Directed by Kabir Bhatia and made with a budget of RM6 million, Pulang will hit cinemas nationwide on July 26.
The film is set in various locations including Malacca, Hong Kong, Okinawa, Jeju Island and Liverpool.
When asked what was his biggest challenge bringing the story to the big screen, Kabir says: “The film spans from the 1940s to 2010, and I have to make sure I am historically correct, especially with the setting.” Kabir and his team looked at pictures from 1940s, and used CGI (computer generated imagery) to recreate the settings. Some quarters have labelled Pulang as Ahmad’s ‘syok sendiri’ (vanity) project, and accused him of abusing his power to get the film made. But Ahmad dismissed the notion. “This is not just my story,” he says. “This is a story about our country, too. I am telling a part of our history that has been forgotten.” While researching the past for this story, he learned that in the 40s, many Malay men left their families behind to work as seamen on merchant ships plying the oceans. “The captains of these merchant ships liked hiring Malays because they made better seamen,” ahamd says. “I wanted to show that our ancestors had travelled and seen the world ... and it is about time for us to be proud of them.”
His research included reading Tim Bunnell’s book, From World City to the World in One City: Liverpool through Malay Lives.
Bunnell, an associate professor in the Department of Geography at the National University of Singapore, traced the migration of Malay sailors from Singapore and Malaya who settled in England during the 1950s and 60s.
On the message of the film, Ahmad says: “Life may give you interesting adventures. But your adventures means nothing if you have no family to come home to.”

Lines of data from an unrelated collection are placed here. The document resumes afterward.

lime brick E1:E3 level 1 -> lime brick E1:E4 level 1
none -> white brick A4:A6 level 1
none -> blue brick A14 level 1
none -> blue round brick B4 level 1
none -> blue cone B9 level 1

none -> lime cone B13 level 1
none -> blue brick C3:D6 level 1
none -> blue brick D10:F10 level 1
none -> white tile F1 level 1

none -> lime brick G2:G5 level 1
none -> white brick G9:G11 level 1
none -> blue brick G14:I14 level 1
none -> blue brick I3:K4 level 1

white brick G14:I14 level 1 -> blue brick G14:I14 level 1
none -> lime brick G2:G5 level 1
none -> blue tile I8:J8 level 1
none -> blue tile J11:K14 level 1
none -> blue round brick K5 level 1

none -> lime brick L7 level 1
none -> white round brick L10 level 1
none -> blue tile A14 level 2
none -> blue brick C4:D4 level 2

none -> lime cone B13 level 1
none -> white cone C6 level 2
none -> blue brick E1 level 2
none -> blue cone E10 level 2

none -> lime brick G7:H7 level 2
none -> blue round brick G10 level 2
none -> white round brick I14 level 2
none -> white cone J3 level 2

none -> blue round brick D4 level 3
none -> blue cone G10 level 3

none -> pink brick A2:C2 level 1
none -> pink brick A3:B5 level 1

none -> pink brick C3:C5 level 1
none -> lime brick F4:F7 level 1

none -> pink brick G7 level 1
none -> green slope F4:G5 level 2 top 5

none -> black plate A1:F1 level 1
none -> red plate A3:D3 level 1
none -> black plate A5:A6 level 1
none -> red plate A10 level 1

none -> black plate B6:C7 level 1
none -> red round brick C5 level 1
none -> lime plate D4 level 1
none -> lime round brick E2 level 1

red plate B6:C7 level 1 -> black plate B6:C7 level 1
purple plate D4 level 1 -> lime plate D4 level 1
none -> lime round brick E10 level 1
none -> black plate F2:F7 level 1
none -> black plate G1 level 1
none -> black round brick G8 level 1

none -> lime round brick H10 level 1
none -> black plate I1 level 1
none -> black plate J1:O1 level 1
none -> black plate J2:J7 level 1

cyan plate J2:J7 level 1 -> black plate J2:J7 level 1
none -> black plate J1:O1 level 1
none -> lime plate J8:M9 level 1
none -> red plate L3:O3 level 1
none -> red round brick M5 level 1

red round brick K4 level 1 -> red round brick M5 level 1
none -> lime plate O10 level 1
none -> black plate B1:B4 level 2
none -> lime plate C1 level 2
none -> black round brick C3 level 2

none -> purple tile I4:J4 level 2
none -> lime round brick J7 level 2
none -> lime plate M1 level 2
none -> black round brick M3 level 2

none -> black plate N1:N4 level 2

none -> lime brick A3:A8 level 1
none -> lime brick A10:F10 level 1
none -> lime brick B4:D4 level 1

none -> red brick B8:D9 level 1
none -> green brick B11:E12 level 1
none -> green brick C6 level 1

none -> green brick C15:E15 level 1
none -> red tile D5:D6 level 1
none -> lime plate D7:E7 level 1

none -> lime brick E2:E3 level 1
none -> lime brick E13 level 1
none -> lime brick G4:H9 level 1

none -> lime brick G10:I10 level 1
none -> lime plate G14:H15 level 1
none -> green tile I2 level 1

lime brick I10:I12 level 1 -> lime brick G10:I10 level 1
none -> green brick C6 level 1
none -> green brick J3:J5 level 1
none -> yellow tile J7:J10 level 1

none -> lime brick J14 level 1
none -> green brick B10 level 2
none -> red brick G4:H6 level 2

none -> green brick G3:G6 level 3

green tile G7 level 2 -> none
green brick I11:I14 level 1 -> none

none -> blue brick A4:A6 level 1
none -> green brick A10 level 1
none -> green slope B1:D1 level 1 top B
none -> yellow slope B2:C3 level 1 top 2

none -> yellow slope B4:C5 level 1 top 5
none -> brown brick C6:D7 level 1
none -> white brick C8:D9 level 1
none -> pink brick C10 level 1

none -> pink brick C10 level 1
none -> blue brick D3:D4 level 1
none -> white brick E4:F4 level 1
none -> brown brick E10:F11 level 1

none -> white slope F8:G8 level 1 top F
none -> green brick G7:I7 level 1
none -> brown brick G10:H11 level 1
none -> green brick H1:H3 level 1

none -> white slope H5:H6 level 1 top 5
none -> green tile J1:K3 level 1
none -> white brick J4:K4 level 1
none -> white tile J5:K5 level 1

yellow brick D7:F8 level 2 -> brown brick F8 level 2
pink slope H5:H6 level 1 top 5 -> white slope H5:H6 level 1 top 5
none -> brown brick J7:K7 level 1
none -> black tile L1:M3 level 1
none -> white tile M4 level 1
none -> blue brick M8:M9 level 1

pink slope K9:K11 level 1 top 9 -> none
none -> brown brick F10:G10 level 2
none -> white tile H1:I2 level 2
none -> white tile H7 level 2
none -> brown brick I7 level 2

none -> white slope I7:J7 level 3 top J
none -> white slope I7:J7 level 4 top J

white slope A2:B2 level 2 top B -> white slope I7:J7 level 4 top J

Lead actor Remy ( above) also believes the film highlights the importance of family. The actor confessed that he initially had a hostile relationship with his own father. “I came from a broken family,” he says. “My parents divorced when I was 13. My father was an army man, and he was very strict with me. I did not like him. I was distant from him.” Remy was totally captivated by the script and the depictions of the relationship between a father and his son, and the relationship between a grandfather and grandson, touched his heart. It eventually pushed Remy to reconcile with his own estranged father, and now both father and son share a warm relationship. “Sometimes, a good script can make you a better man,” Remy says.